Em causa estão vários negócios de propriedades na mata de Sesimbra, pertencentes ao Novobanco e cujos processos foram conduzidos por Volkert Reig Schmidt, gestor afastado há cerca de um mês.

As buscas levadas esta quarta-feira a cabo pela Polícia Judiciária à sede do Novobanco e ao escritório da consultora KPMG estão relacionadas com alegadas irregularidades na venda de ativos da instituição, situados na zona de Sesimbra. Segundo o que o ECO apurou, o universo de análise será a sociedade Greenwoods, com ativos totalizando cerca de 750 hectares, repartidos por cinco propriedades (herdades do Cabeço da Pedra, do Calhariz e da Ferraria, e quintas do Vale Bom e da Mó), na chamada mata de Sesimbra.

Este é um processo com mais de cinco anos, e foi conduzido por Volkert Reig Schmidt, homem vindo da Lone Star e que liderou até há bem pouco tempo o GNB GA, sociedade de gestão de ativos que tinha como missão vender património associado a projetos de crédito que deixaram um buraco nas contas do banco.

No âmbito do universo Greenwoods, o ECO noticiou um caso específico em abril deste ano, relatando que um dos ativos vendidos pelo Novobanco – uma herdade em Sesimbra – acabou por ir parar às mãos da esposa do responsável pelas vendas da instituição, apesar do aparente conflito de interesses.

Os factos remontam a maio de 2022, quando o GNB GA, a sociedade de gestão de ativos do Novobanco, então liderada por Volkert Reig Schmidt, decidiu vender a Herdade da Ferraria, localizada em Sesimbra, a um grupo de três investidores — Vasco Pereira Coutinho (Lince Capital), Álvaro Fernández (diretor-geral da Michael Page Portugal) e Alexandre Tilmant — por 1,5 milhões de euros, um milhão de euros abaixo das avaliações do banco.

Desde o início estava previsto a entrada de um quarto investidor, o que veio a acontecer dois anos mais tarde – logo em 2022, foi pedido à KPMG para estruturar a operação do ponto de vista financeiro e apenas o nome do quarto investidor não estava identificado do documento com o nome ‘Meco Project’. Isto indica que, logo à partida, estava prevista a entrada de um quarto investidor, e que a identidade desse investidor foi omitida nessa altura.

Em junho de 2024, a esposa de Volkert Reig Schmidt, Ana Flor Argos, adquiriu uma quota de 25% na sociedade que detém o terreno localizado na mata de Sesimbra, por 400 mil euros, tornando-se sócia dos três investidores (e amigos) que compraram a herdade ao banco.
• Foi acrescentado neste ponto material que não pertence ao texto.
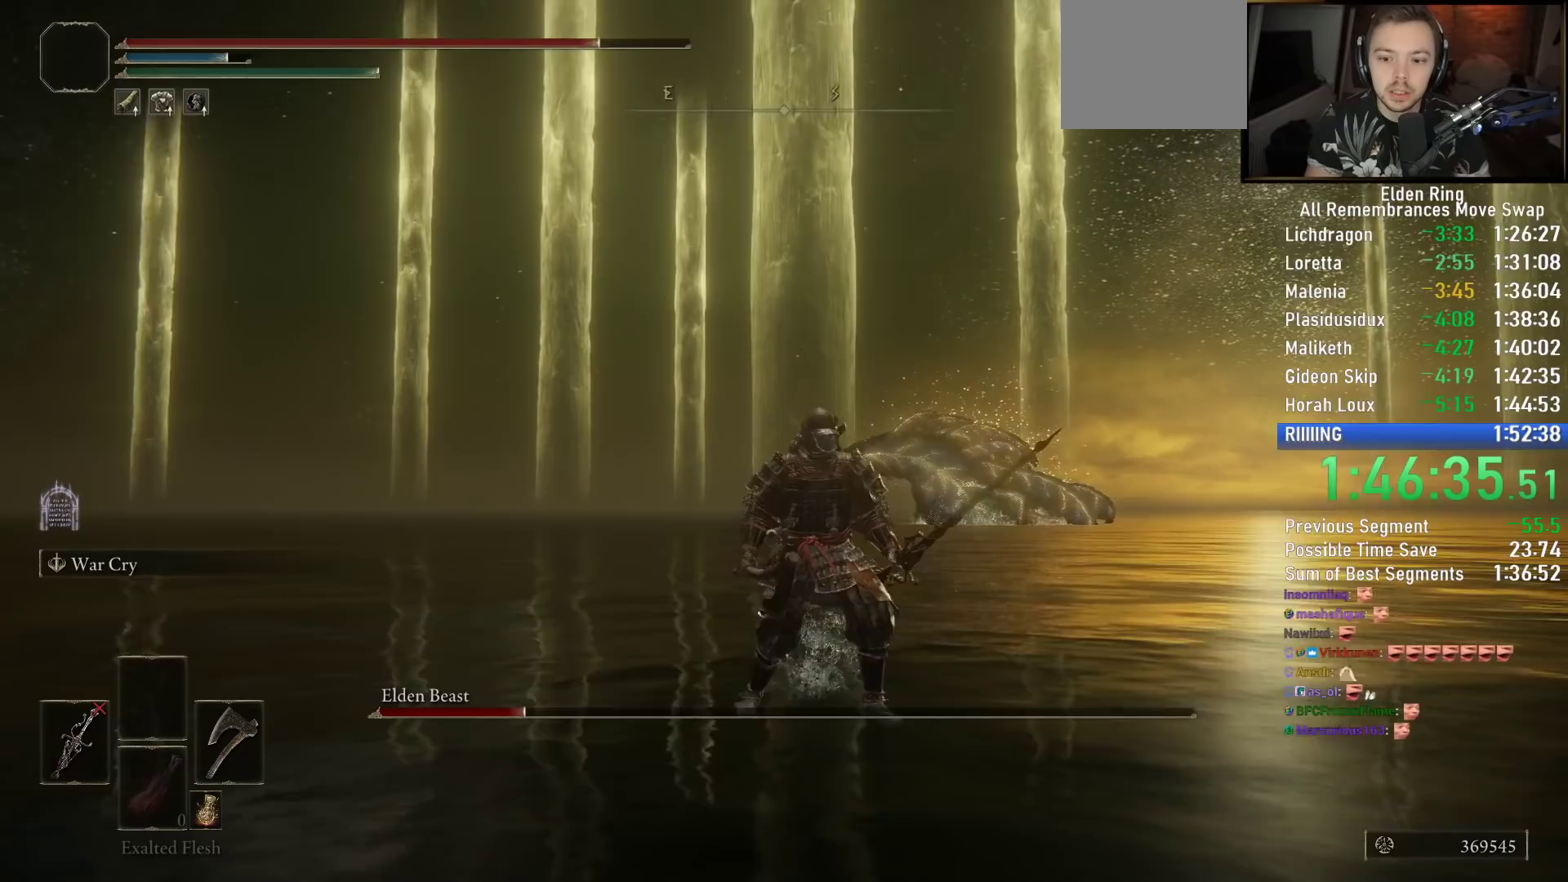
{"buttons": [], "left_stick": "center", "right_stick": "center", "events": [[67, "right_stick", "down"], [367, "right_stick", "center"]]}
Foi nessa altura que o presidente do GNB GA comunicou internamente o negócio realizado pela sua mulher, ao abrigo das regras do banco que obrigam ao reporte de detenção de participações societárias por membros dos órgãos sociais e respetivas partes relacionadas.

De imediato, o Novobanco desencadeou uma investigação ao processo de venda da Herdade da Ferraria. Em abril, a instituição assegurava ao ECO que “até à data, nada foi identificado que ponha em causa a integridade do processo de venda deste imóvel”.

Entre os pontos polémicos estão não apenas o eventual conflito de interesses – com um ativo a ir parar às mãos de um familiar do responsável – mas também o eventual afastamento de outras propostas mais vantajosas para o banco e para o Fundo de Resolução.

O ECO tentou confirmar as buscas, e os processos que as motivaram, junto do banco, mas não obteve resposta até ao momento.

Greenwoods debaixo de olho

Mas este não será o único ponto da investigação em curso, nomeadamente dentro da própria Greenwoods. Segundo noticiou o jornal Público em abril deste ano, chegou mesmo ao tribunal de Setúbal um pedido de ação declarativa civil visando “a nulidade de negócio simulado” de 8,7 milhões de euros, assim como o “exercício de preferência” de duas quintas desse mesmo grupo de propriedades, as quintas do Vale Bom e da Mó. O autor da queixa foi João Espírito Santo Brito e Cunha, membro da família Espírito Santo, que alega ter um direito de preferência na aquisição dessas propriedades – que confinam com a sua – e que nunca lhe foi permitido exercer, violando a lei.

Segundo o mesmo jornal, a queixa prende-se com o próprio processo de venda, com Brito e Cunha a alegar que houve uma simulação: os valores foram artificialmente repartidos pelas diferentes herdades que compunham a sociedade Greenwoods para impedir o exercício do direito de preferência sobre os terrenos adjacentes à Herdade da Jardia, que pertence ao queixoso. As quintas em causa acabaram por ser vendidas a investidores liderados pelo Grupo Arié.

Em comunicado desta manhã, a PJ confirma as buscas nesta operação que apelidam de “Haircut” e avança que “em cima da mesa” estão os crimes de corrupção passiva e ativa no setor privado, burla qualificada e branqueamento de capitais, no contexto da venda de ativos do Novo Banco, desde o ano de 2018.

“Em causa estão suspeitas de terem sido praticadas diversas ilegalidades na venda de ativos imobiliários detidos por uma instituição bancária apoiada financeiramente pelo Estado português, através do Fundo de Resolução, resultando dessas operações avultados prejuízos para o Banco em questão e para os interesses do Estado”, lê-se no comunicado da PJ.

O Ministério Público confirmou ainda que as buscas decorrem em domicílios, instalações bancárias, escritório de advogados, sociedade de revisores oficiais de contas e nas sedes de 16 sociedades comerciais.

A operação policial, através da Unidade Nacional de Combate à Corrupção, visa a execução de dezenas de mandados de busca e apreensão e de pesquisa informática. Participaram na operação mais de 100 elementos da PJ, 14 procuradores do Ministério Público, três juízes de Instrução Criminal e um elemento da Autoridade Tributária.